Who’s Leading in Biotechnology Investment & Development?
Global biotech financing topped $70bn in 2024, underscoring resilient capital flows into therapeutics, tools, and platforms despite a choppy IPO window. The US remained the largest market for private and public raises, with 28 biotech IPOs globally last year. Biotechgate
On the development side, the United States and China now anchor most late-stage activity. In trials started 2021–2023, the US accounted for 16% and China 13% of all “country-uses” in the global pipeline, reflecting sponsors’ prioritisation of speed, scale, and patient access. In 2024 specifically, Western Europe was the most-utilised region at 28% of global country-uses, though its relative share slipped versus 2019. IQVIA+1
China’s innovation engine has accelerated: the number of “innovative” drugs developed domestically rose from <350 in 2015 to about 1,250 by 2024, surpassing Europe and narrowing the gap with the US—driven by talent repatriation, capital, and regulatory reforms. Allianz Global Investors
The United Kingdom remains Europe’s funding bellwether. UK life sciences companies raised £2.06bn in VC during 2024, amid ongoing big-pharma capital commitments to manufacturing and R&D hubs.
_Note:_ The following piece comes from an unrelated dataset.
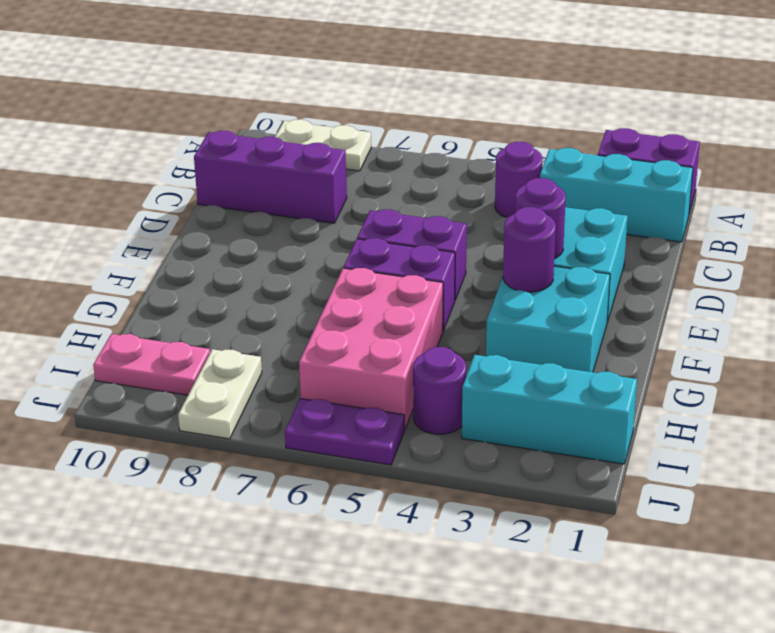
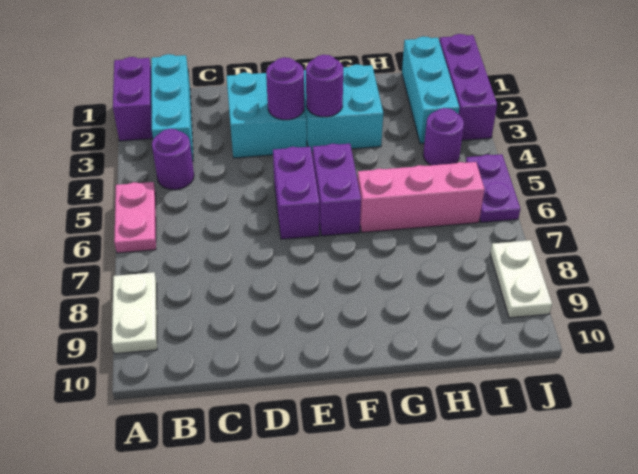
purple 1x3 brick [194,131,347,223] -> purple 1x3 brick moved to [439,34,497,140]
pink 2x3 brick [299,268,443,429] -> pink 1x3 brick [357,162,485,232]
white 1x2 plate [178,349,262,439] -> white 1x2 plate turned to [490,240,552,318]
pink 1x2 plate [93,334,210,395] -> pink 1x2 plate moved to [114,182,156,253]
Biotech Finance
Israel continues to lead on research intensity, channeling ~5.4% of GDP into R&D—among the highest in the OECD—supporting a prolific pipeline in diagnostics, platforms, and computational biology. OECD
Switzerland, Germany, and France anchor continental Europe’s industrial base and talent, but sponsors report shifting trial footprints and longer study start-up timelines compared with the US and China—one factor behind Europe’s relative share decline in commercial trials since 2018. EFPIA
Singapore and South Korea continue to punch above their weight. Singapore’s coordinated grants, biomanufacturing capacity, and clinical infrastructure keep it on Asia trial shortlists, while Korea’s CDMO strength and oncology focus make it a preferred site for phase 1–2 work (reflected in steady multi-country trial participation). EFPIA
The scoreboard—2024–2025 signals
Capital: US still #1 by deal volume and dollars; Europe mixed but stabilising; China’s domestic markets reopening to biotech listings. Biotechgate+1
Clinical activity: US & China concentrate most country-uses; Western Europe leads regionally but with a lower share vs. 2019. IQVIA+1
R&D intensity: Israel sets the pace on R&D/GDP. OECD
Innovation output: China’s innovative drug count surges, narrowing with the US. Allianz Global Investors
UK funding: £2.06bn VC in 2024 underpins pipeline continuity. Biotech Finance
Bottom line: The centre of gravity in biotech remains transatlantic, but the US–China axis now drives trial starts and asset flow, while Israel’s R&D intensity and UK financing provide European counterweights. Sponsors optimising speed should blend US/China hubs with selective EU, Singapore, and Korea footprints to balance access, cost, and regulatory risk.